Oh be boşandım!

Oh be boşandım! 150 150 dolunay

Evlilik kurumunda; uyum, sevgi, kabul, saygı vb. değerler aile birliğinin sağlıkla devam edebilmesi için olmazsa olmaz değerlerdendir. Birbirinin varlığına saygı ve tolerans azalırsa, sevgi kuş gibi uçar giderse, tahakküm kurma talepleri coşarsa, sınırlar hapishane demirlerine dönerse, sanmayın ki bu kurum sağlıklı bir şekilde devam eder.

Evliliği zorlayan ve evin duvarlarını zedeleyen ya da yıkan en önemli konular; şiddet, aldatma, üçüncü şahıslar, kök aileler, özensizlik, kıskançlığın patolojik boyutu vb. olarak sıralayabiliriz.

Evlendiğimde böyle değildi

“Evlendiğimde bu adam/kadın böyle değildi.
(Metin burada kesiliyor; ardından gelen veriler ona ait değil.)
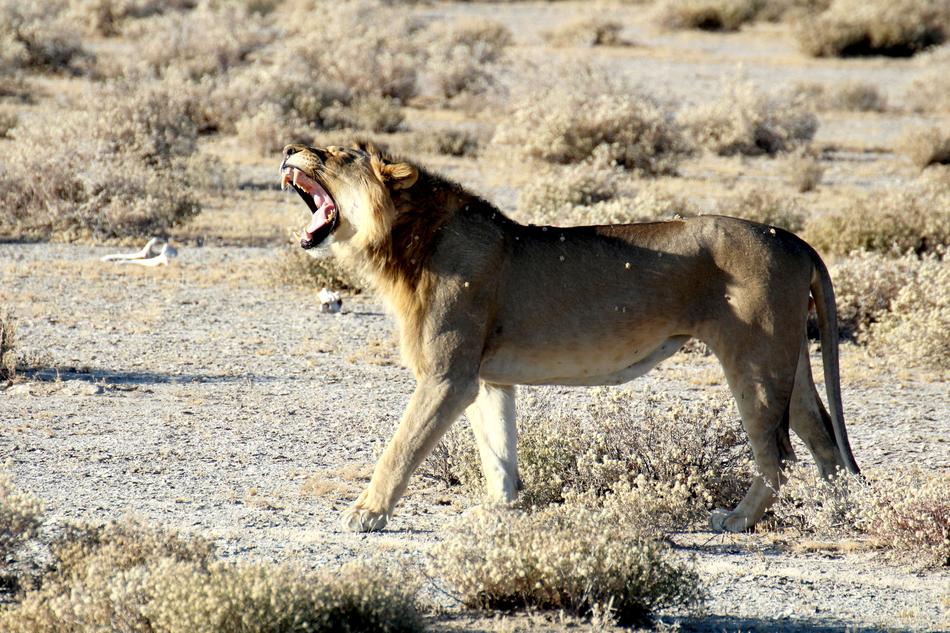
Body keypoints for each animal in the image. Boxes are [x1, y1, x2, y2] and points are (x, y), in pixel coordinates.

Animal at [279, 143, 860, 534]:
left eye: (335, 154)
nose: (288, 149)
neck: (403, 244)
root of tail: (796, 240)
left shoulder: (446, 376)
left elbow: (400, 448)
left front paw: (366, 513)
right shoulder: (486, 379)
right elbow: (497, 452)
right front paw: (500, 510)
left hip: (753, 361)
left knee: (780, 455)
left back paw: (735, 520)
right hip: (788, 359)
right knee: (824, 442)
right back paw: (841, 515)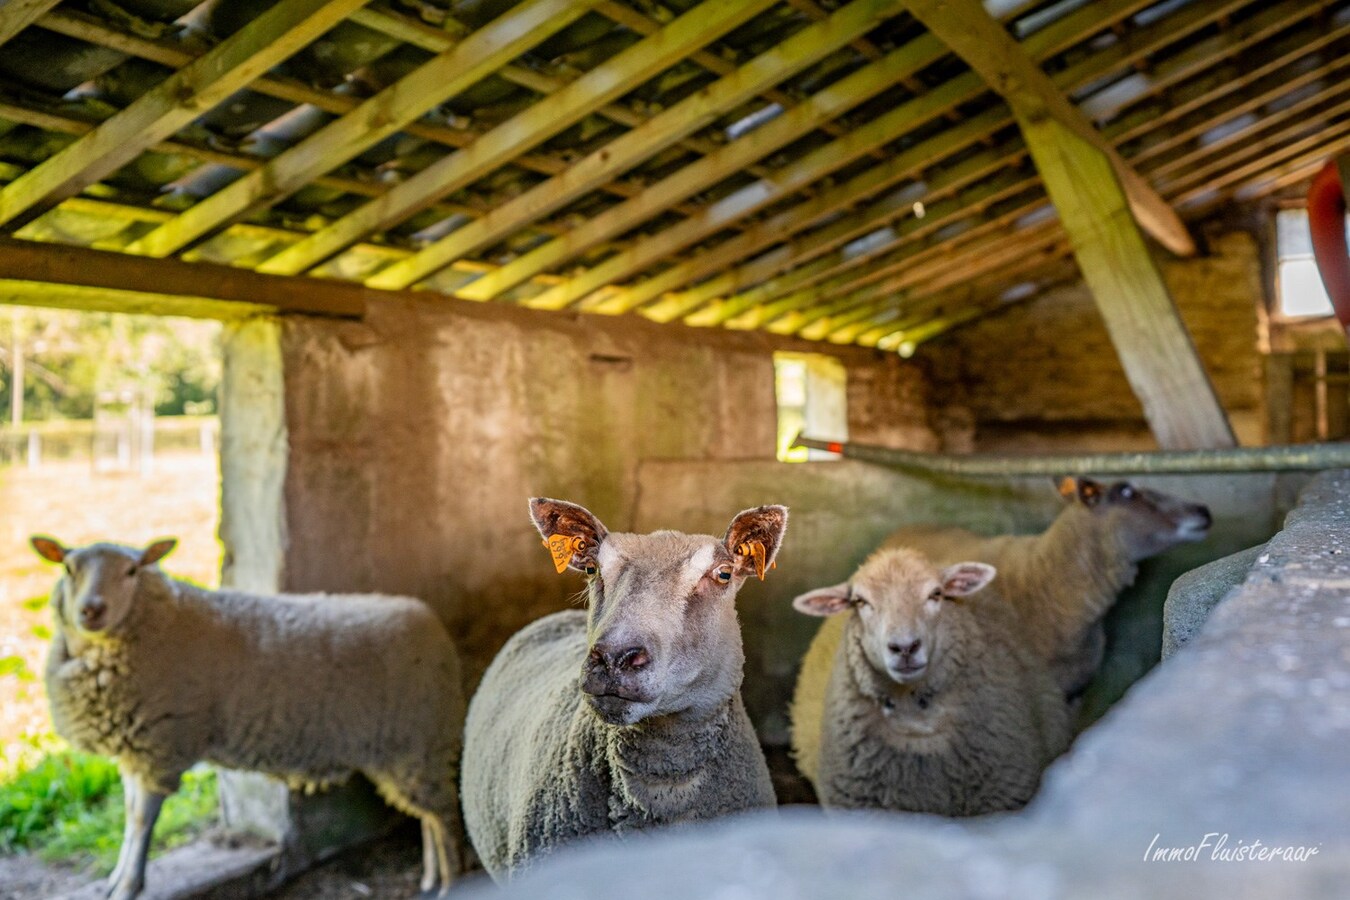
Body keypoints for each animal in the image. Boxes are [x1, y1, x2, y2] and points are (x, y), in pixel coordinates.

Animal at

Çok gülerdik, eğlenirdik, iyi anlaşırdık, biz farklı bir çift olacağız, bizim evliliğimiz diğerlerine benzemeyecek derdik” vb. sözler kötü giden bir evlilikte çok duyulan ifadelerdendir.

Evlendikten sonra erkeğin ya da kadının birbirini üzerinde tahakküm kurmaya çalışması, kıyafete karışmalar, görüşülen arkadaşları eleştiriler, yasaklamalar, ne kadar güzel gülüyorsunların, dışarda dikkatli güllere döndüğü, kişilerin benlik alanlarını zorlayan ve kişiyi var olduğu kişiden başka birine dönüştürmeye çalışan yönlendirmeler bir yerden sonra hayatın tadını tuzunu kaçırabilir.

Eğer zorbalığı yapan kişi durmazsa ya da çift beraber daha ılımlı ve pozitif tarafa yönelmezse çoğu çift için boşanma düşüncesi ve eylemi kapıya dayanır.

Zorbalığa uğrayan kişi için iki yol vardır; ya kendi olmayı tercih edecektir ve boşanacaktır ya da eşinin istediği kişi olarak kendinden vazgeçecektir.

Biz olmaya çalışmak kendinden vazgeçmek değildir

Elbette ki evliyken çift olarak hayatın önemli bir kısmını deneyimler insan ve elbette ki BİZ olmak için birbirine uyumlanmak önemlidir. Ancak bu kendinden vazgeçmek değildir. Kendi olabilen çiftler BİZ olurlar, uyumlanırlar.

Uyumlanamayan çiftler ise maddi ya da manevi kaygılar nedeniyle ya o şekilde yaşar ya da ayrılır. Eğer ilişki kangren olmuşsa tüm çabalara rağmen sevgi alanı beslenmiyorsa, boşanmak daha sağlıklıdır. “Boşanmak kötüdür, çocuklar var, bizim ailede kimse boşanmadı ya da annem babam çok üzülür” vb. kaygılarla evliliği sürdürmeye çalışarak çiftin birbirine eziyet etmesi, dünyadaki cehennem gibi bile tanımlanabilir çoğu zaman!

Oh be boşandım!

Baskı, zorbalık vb. nedenlerle boşanan ve kendini yeniden yapılandırmaya çalışan kişilerden çok duyarız: ‘OH BE BOŞANDIM ’ . Bu aslında özgürlüğün ne kadar güzel olduğu, gerçek özgürlüğün kendin olmak olduğuna dair farkındalıkları içeren bir ifadedir. Çok şükür demektir, hayat devam ediyor demektir, istediğimi giyerim, istediğimi yer içerim istediğimle görüşürüm, kendi namusumu kendim korurum, demektir.

Umarım evlilikler, ilişkiler; özgürlük, güven, sevgi, tolerans vb. değerler üzerine kurulur ve bu değerlerden beslenir. Ancak o zaman yaşanabilir olur, insana yakışır olur.